▸ YOUR OBJECTIVE
Rewrite the text of all the records below, replacing "series" with "data series" and keeping everything else unchanged. Leave the pictures out of your answer.

▸ INFORMATION SHOWN
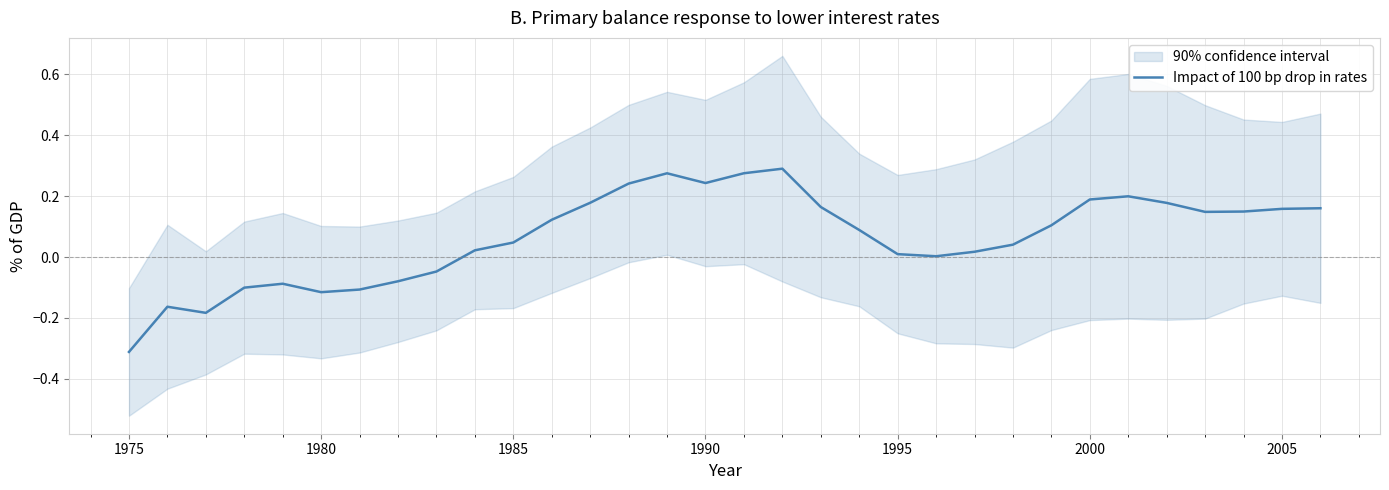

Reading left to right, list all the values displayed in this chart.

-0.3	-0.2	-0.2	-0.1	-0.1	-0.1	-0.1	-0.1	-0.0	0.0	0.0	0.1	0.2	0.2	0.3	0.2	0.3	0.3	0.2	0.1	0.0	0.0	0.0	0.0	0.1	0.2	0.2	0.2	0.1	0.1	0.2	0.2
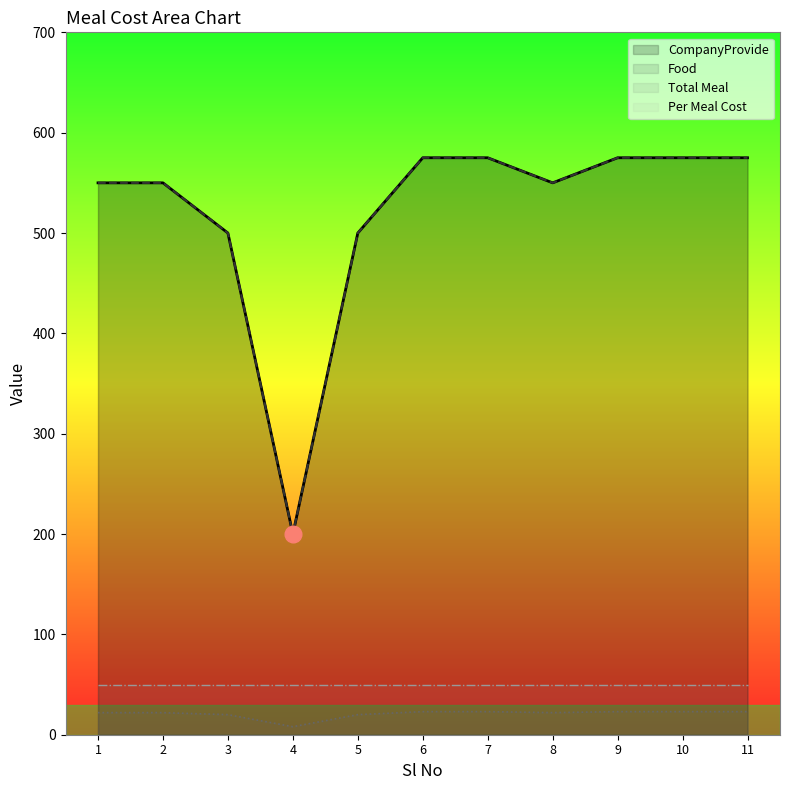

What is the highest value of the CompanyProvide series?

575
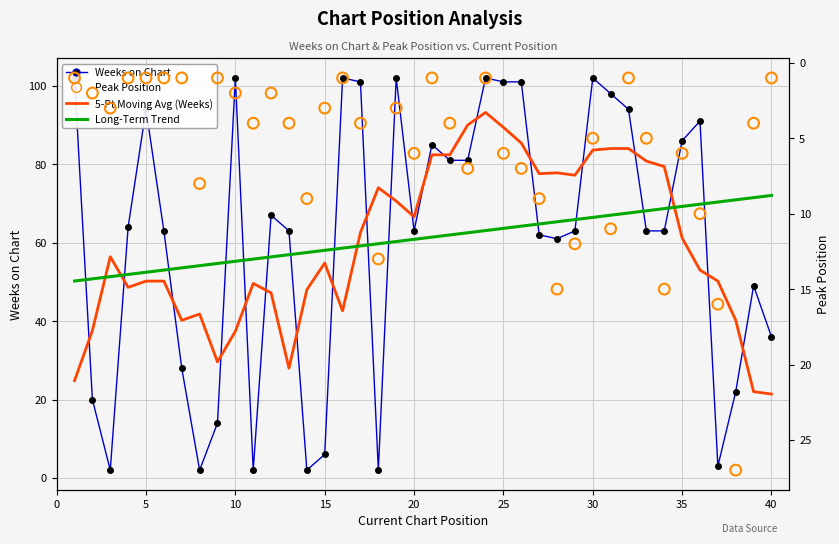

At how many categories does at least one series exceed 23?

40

▸ TASK RESULT
Reading left to right, list all the values displayed in this chart.

-0.3	-0.2	-0.2	-0.1	-0.1	-0.1	-0.1	-0.1	-0.0	0.0	0.0	0.1	0.2	0.2	0.3	0.2	0.3	0.3	0.2	0.1	0.0	0.0	0.0	0.0	0.1	0.2	0.2	0.2	0.1	0.1	0.2	0.2

What is the highest value of the CompanyProvide data series?

575

At how many categories does at least one data series exceed 23?

40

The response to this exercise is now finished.